Sometimes justice was all about the small victories.

favorite character : safi

summary :

In a continent on the edge of war, two witches hold its fate in their hands.

Young witches Safiya and Iseult have a habit of finding trouble. After clashing with a powerful Guildmaster and his ruthless Bloodwitch bodyguard, the friends are forced to flee their home.

Safi must avoid capture at all costs as she’s a rare Truthwitch, able to discern truth from lies. Many would kill for her magic, so Safi must keep it hidden – lest she be used in the struggle between empires. And Iseult’s true powers are hidden even from herself.

In a chance encounter at Court, Safi meets Prince Merik and makes him a reluctant ally. However, his help may not slow down the Bloodwitch now hot on the girls’ heels. All Safi and Iseult want is their freedom, but danger lies ahead. With war coming, treaties breaking and a magical contagion sweeping the land, the friends will have to fight emperors and mercenaries alike. For some will stop at nothing to get their hands on a Truthwitch.

review :

Why did it take me so long to finally read this book?? It’s been on my TBR since 2016. I could have been in love with this series and Susan Dennard’s writing two years ago. Because Truthwitch is now–immediately, wholeheartedly–one of my favorite books.

--------

GIVEN PROBLEM 1: Copy the stretch of the book review from "Young witches Safiya" through "even from herself.".

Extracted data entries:
--------

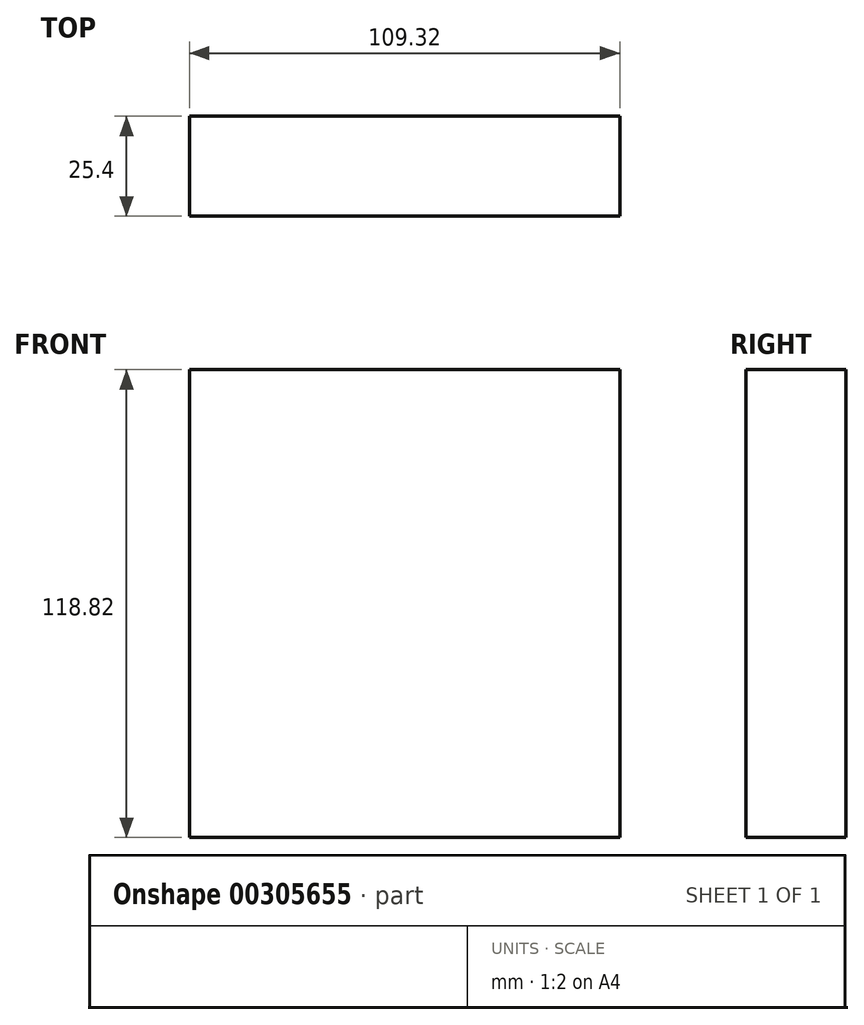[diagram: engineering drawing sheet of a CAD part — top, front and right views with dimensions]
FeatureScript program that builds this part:
annotation { "Feature Type Name" : "Feature", "Feature Type Description" : "" }
export const myFeature = defineFeature(function(context is Context, id is Id, definition is map)
    precondition{}
    {
        {
            var Q0;
            Q0=qCreatedBy(makeId("Front.planeOp"),FACE);
            var sketch = newSketch(context, id + "F0", { "sketchPlane" : qUnion([Q0])});
            skLineSegment(sketch, "E0.bottom", {"start": v(-150.3, 95.15) * mm, "end": v(11.31, 95.15) * mm});
            skLineSegment(sketch, "E0.top", {"start": v(-150.3, -23.67) * mm, "end": v(11.31, -23.67) * mm});
            skLineSegment(sketch, "E0.left", {"start": v(-150.3, 95.15) * mm, "end": v(-150.3, -23.67) * mm});
            skLineSegment(sketch, "E0.right", {"start": v(11.31, 95.15) * mm, "end": v(11.31, -23.67) * mm});
            skLineSegment(sketch, "E1.bottom", {"start": v(-40.97, 164.87) * mm, "end": v(119.05, 164.87) * mm});
            skLineSegment(sketch, "E1.top", {"start": v(-40.97, -129.82) * mm, "end": v(119.05, -129.82) * mm});
            skLineSegment(sketch, "E1.left", {"start": v(-40.97, 164.87) * mm, "end": v(-40.97, -129.82) * mm});
            skLineSegment(sketch, "E1.right", {"start": v(119.05, 164.87) * mm, "end": v(119.05, -129.82) * mm});
            skSolve(sketch);
        }
        {
            var Q0;
            {var subQ0=sQuery(id+"F0.wireOp",EDGE,"E0.left");Q0=makeQuery(id+"F0.imprint","IMPRINT",FACE,{"disambiguationData":[TD([[makeQuery(id+"F0.imprint","IMPRINT",EDGE,{"derivedFrom":subQ0}),1.0]])]});}
            extrude(context, id + "F1", {"entities" : qUnion([Q0]), "depth" : 25.4 * mm});
        }
    });
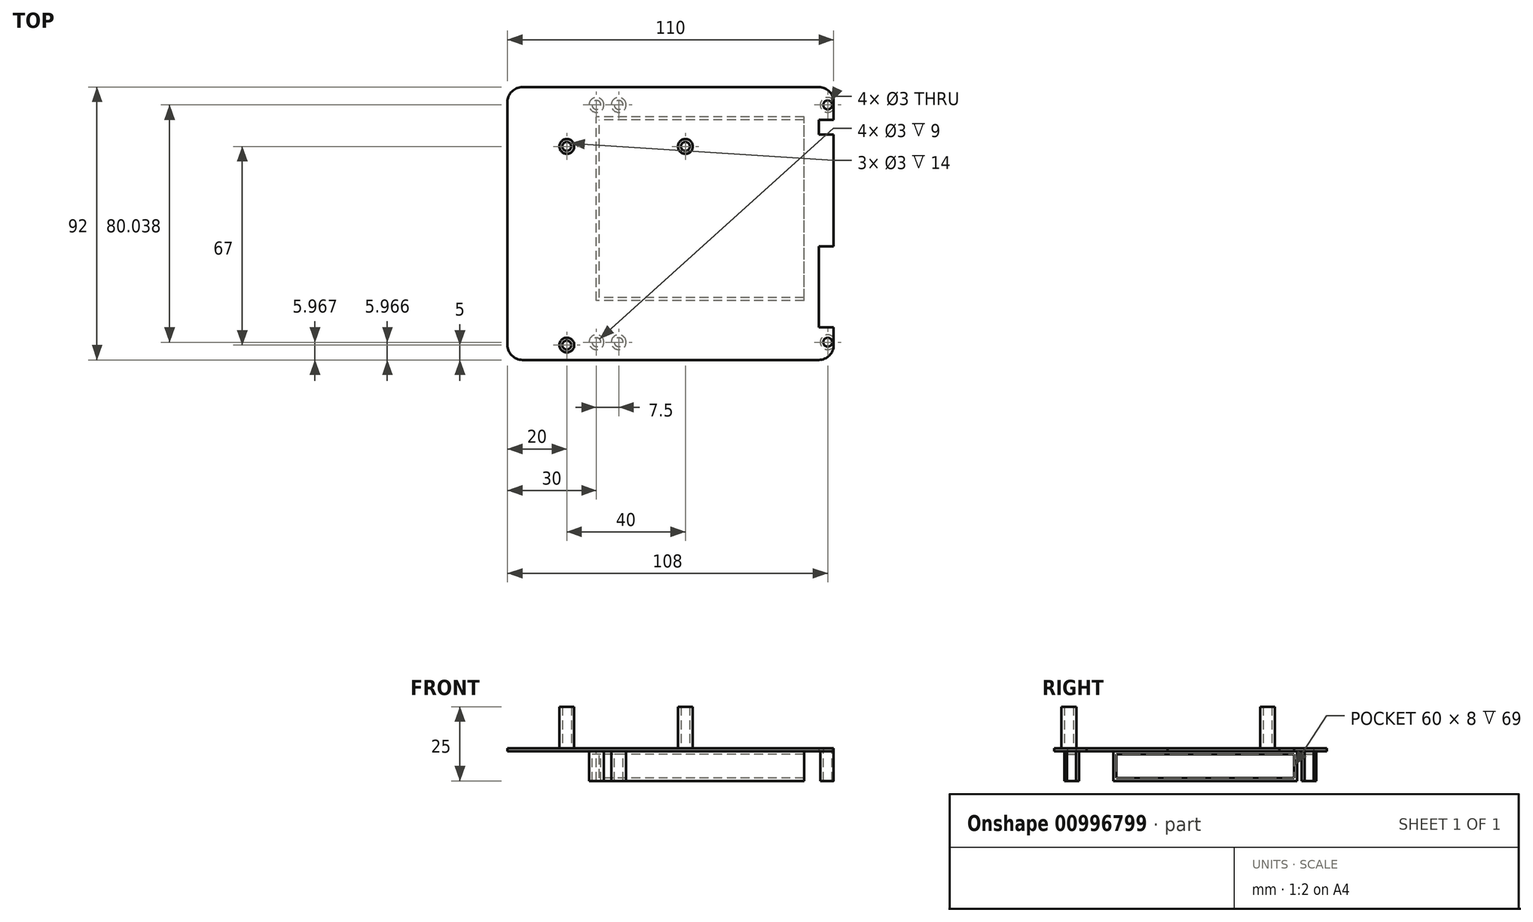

--------

GIVEN PROBLEM 2: Repeat the rows from their start through the line that contains "var sketch = newSketch(context, id", and leave the pictures out.

EXERCISE OUTPUT 1:
Young witches Safiya and Iseult have a habit of finding trouble. After clashing with a powerful Guildmaster and his ruthless Bloodwitch bodyguard, the friends are forced to flee their home.

Safi must avoid capture at all costs as she’s a rare Truthwitch, able to discern truth from lies. Many would kill for her magic, so Safi must keep it hidden – lest she be used in the struggle between empires. And Iseult’s true powers are hidden even from herself.

EXERCISE OUTPUT 2:
[diagram: engineering drawing sheet of a CAD part — top, front and right views with dimensions]
FeatureScript program that builds this part:
annotation { "Feature Type Name" : "Feature", "Feature Type Description" : "" }
export const myFeature = defineFeature(function(context is Context, id is Id, definition is map)
    precondition{}
    {
        {
            var Q0;
            Q0=qCreatedBy(makeId("Front.planeOp"),FACE);
            var sketch = newSketch(context, id + "F0", { "sketchPlane" : qUnion([Q0])});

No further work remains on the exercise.